DATA FOR THIS TASK: Begin

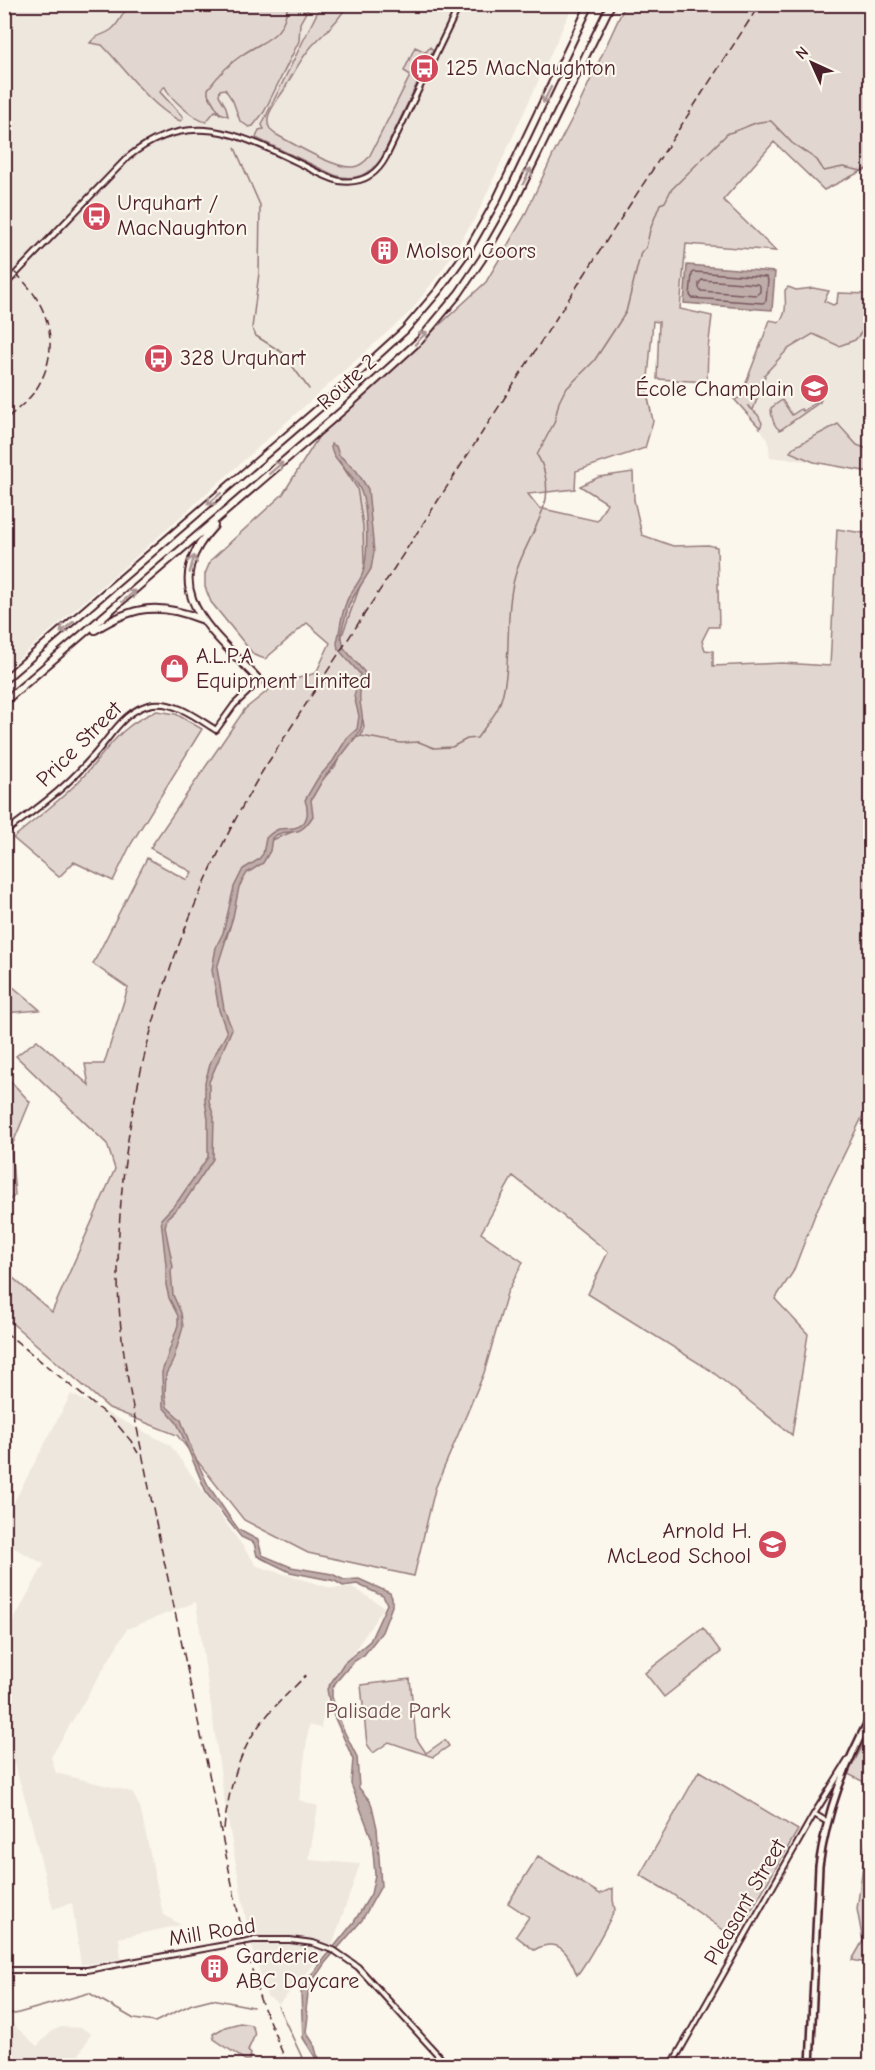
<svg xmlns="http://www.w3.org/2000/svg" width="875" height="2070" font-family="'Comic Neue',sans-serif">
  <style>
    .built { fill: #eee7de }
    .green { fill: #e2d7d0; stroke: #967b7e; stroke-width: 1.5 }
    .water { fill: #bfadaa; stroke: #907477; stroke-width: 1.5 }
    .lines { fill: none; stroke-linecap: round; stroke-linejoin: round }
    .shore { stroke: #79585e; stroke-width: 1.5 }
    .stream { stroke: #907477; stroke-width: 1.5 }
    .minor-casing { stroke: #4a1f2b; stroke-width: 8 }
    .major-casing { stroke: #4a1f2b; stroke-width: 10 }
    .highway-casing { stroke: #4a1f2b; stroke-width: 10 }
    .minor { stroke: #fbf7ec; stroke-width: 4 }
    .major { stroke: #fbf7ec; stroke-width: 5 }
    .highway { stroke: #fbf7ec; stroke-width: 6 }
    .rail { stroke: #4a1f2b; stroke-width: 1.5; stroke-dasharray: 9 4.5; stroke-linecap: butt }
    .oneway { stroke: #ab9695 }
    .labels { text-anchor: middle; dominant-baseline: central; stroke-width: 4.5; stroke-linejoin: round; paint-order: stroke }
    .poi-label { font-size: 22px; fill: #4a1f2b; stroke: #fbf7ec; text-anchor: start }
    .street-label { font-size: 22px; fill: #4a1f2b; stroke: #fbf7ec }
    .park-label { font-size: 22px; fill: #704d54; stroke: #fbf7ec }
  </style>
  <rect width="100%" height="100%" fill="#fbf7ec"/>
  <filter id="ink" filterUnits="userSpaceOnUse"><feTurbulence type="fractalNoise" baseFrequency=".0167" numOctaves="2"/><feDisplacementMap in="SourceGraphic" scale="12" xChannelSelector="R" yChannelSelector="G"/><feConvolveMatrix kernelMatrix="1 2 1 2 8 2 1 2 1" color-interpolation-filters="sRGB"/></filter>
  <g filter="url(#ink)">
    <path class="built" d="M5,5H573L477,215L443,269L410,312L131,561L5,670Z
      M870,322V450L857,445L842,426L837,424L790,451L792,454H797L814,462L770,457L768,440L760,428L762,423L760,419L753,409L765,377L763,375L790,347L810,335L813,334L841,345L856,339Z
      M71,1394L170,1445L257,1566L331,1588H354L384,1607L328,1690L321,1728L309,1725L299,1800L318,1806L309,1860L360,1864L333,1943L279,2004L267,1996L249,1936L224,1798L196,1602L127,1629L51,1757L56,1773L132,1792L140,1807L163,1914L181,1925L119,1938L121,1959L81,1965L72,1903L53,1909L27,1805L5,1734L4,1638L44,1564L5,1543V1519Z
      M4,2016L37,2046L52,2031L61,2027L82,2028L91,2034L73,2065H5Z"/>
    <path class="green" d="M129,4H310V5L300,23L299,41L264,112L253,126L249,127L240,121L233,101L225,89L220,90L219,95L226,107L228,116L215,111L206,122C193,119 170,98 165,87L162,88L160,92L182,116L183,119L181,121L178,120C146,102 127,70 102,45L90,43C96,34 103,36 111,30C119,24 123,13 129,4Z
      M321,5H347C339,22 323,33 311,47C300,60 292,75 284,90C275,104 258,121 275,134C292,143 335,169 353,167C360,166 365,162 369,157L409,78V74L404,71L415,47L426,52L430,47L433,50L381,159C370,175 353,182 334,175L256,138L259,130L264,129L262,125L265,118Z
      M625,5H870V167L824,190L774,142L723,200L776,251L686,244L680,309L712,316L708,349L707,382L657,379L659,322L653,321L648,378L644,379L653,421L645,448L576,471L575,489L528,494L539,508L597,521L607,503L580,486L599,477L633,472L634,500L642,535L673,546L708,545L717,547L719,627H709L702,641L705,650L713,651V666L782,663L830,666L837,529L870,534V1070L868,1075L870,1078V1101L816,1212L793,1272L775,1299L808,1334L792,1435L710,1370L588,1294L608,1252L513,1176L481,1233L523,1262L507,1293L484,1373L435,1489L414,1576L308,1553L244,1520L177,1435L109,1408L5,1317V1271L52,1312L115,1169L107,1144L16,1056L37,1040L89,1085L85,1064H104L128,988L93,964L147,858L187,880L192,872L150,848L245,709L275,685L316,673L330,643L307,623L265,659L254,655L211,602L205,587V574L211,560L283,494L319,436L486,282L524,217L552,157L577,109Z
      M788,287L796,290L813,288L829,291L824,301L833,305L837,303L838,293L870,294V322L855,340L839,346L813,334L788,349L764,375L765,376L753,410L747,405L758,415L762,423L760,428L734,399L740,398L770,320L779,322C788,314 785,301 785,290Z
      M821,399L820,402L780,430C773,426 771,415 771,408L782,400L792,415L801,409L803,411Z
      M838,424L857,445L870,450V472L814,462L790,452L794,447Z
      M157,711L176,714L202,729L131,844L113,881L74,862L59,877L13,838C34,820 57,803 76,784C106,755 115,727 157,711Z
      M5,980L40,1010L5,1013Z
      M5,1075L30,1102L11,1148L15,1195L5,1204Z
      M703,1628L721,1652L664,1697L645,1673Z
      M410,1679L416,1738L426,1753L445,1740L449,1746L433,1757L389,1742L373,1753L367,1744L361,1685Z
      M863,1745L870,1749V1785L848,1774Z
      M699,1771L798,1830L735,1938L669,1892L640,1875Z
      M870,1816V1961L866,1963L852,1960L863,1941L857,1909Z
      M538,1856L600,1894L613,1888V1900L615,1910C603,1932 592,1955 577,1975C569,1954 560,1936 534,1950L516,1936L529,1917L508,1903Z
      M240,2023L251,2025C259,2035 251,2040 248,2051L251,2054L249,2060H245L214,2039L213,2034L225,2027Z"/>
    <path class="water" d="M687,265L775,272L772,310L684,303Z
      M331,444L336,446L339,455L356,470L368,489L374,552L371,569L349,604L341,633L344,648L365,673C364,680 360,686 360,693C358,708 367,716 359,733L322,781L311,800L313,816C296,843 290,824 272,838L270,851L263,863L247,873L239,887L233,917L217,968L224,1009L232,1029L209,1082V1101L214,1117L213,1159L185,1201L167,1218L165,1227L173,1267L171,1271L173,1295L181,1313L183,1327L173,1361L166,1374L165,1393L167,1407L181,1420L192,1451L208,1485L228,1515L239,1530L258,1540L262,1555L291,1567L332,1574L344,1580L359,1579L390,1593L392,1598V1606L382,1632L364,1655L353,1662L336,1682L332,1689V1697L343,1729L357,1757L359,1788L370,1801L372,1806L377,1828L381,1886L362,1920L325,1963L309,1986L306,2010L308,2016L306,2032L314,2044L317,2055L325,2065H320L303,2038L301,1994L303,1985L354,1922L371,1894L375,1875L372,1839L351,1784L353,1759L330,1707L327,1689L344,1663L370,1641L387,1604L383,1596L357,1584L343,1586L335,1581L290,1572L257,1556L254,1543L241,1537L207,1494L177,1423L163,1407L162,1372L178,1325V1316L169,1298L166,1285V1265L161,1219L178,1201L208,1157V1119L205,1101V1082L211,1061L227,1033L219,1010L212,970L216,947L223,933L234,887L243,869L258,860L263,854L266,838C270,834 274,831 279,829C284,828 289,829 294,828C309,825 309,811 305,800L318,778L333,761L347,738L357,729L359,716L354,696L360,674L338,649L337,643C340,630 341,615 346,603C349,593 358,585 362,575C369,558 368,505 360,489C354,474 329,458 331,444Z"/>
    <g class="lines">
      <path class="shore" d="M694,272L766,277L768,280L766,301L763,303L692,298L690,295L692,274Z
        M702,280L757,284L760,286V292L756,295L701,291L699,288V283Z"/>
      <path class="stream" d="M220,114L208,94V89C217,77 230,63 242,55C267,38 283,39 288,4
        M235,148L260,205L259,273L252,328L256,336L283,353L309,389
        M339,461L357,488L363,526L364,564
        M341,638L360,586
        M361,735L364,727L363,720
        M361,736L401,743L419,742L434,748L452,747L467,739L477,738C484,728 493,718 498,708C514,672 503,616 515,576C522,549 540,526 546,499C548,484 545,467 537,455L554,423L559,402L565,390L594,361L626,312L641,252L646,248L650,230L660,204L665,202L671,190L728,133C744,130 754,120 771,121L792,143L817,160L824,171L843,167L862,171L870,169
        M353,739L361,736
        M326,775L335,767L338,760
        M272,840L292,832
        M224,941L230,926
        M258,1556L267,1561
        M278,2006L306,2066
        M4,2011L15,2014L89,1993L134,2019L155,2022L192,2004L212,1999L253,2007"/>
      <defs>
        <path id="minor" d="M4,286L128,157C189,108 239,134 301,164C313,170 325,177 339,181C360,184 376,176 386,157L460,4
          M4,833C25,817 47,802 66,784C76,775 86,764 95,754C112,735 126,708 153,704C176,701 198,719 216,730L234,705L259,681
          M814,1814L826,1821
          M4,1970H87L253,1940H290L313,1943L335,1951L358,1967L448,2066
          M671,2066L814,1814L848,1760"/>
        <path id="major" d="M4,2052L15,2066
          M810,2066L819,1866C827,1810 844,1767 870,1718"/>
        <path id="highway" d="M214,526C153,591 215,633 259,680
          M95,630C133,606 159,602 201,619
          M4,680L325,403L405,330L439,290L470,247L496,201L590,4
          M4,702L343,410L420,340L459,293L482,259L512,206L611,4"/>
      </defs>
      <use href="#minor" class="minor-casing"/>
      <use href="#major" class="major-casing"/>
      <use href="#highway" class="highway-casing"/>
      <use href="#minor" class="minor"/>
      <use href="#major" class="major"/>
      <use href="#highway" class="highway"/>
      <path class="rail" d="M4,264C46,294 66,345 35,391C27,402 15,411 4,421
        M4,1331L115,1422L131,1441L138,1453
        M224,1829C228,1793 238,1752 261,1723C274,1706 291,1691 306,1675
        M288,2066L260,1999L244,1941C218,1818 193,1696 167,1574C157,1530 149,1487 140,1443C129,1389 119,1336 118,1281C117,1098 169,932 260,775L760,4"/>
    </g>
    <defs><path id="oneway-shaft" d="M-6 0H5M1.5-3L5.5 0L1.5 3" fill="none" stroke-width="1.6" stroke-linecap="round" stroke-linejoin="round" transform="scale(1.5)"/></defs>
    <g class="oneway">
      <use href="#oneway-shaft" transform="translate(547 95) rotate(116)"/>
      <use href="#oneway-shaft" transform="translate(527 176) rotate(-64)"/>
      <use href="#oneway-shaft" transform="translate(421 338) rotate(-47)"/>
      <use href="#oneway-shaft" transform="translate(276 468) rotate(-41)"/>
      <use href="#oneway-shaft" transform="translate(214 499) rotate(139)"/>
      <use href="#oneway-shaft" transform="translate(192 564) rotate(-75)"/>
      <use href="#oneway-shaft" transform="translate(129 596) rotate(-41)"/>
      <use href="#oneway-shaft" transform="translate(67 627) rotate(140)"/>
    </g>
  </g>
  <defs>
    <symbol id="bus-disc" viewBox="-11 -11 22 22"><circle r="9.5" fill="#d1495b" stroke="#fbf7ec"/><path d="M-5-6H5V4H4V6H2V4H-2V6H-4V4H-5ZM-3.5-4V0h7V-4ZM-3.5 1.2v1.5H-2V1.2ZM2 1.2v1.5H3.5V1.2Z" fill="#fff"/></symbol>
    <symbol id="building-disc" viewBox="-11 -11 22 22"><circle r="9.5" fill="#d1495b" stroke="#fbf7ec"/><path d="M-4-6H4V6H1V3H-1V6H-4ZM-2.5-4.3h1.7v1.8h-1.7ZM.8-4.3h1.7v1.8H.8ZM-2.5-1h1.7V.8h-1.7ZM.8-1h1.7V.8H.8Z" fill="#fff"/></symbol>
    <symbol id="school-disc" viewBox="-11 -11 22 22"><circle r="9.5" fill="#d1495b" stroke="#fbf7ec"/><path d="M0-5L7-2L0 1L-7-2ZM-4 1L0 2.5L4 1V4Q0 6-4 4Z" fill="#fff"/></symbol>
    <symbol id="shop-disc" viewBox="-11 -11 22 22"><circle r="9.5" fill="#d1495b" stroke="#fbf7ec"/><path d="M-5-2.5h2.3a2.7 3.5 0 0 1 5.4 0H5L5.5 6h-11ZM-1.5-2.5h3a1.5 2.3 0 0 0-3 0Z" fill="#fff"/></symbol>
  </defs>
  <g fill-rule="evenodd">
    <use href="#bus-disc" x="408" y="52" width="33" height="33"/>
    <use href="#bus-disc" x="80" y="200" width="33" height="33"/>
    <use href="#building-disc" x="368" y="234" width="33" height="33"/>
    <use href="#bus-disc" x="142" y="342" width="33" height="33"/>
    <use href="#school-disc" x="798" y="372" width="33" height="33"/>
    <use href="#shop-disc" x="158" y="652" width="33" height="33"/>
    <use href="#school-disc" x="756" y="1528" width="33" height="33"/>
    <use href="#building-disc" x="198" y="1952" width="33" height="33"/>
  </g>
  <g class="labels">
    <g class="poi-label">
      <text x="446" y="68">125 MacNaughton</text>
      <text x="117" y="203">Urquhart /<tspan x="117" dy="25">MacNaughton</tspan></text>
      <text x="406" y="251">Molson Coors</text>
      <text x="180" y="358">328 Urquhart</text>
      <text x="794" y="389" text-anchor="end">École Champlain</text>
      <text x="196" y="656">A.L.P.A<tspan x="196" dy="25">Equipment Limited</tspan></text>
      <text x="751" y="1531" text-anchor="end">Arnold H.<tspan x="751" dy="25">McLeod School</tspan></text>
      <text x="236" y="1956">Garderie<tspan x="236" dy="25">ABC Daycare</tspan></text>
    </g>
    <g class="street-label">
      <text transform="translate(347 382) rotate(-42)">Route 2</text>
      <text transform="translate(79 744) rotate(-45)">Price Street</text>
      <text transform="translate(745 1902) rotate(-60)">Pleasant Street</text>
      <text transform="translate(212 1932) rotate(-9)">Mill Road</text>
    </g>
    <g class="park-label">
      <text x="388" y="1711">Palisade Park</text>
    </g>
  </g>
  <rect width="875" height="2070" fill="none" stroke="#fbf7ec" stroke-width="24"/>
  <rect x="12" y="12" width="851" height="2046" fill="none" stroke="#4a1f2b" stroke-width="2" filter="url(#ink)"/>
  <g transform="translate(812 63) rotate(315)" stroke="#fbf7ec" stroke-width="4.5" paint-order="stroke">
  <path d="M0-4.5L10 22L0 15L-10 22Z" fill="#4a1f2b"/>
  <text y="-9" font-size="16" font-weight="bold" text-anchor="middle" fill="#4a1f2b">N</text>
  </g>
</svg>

DATA FOR THIS TASK: End

* _TRY IT_
Search the data above and return each line in which "labels" occurs.

* _EXERCISE RESULT_
    .labels { text-anchor: middle; dominant-baseline: central; stroke-width: 4.5; stroke-linejoin: round; paint-order: stroke }
  <g class="labels">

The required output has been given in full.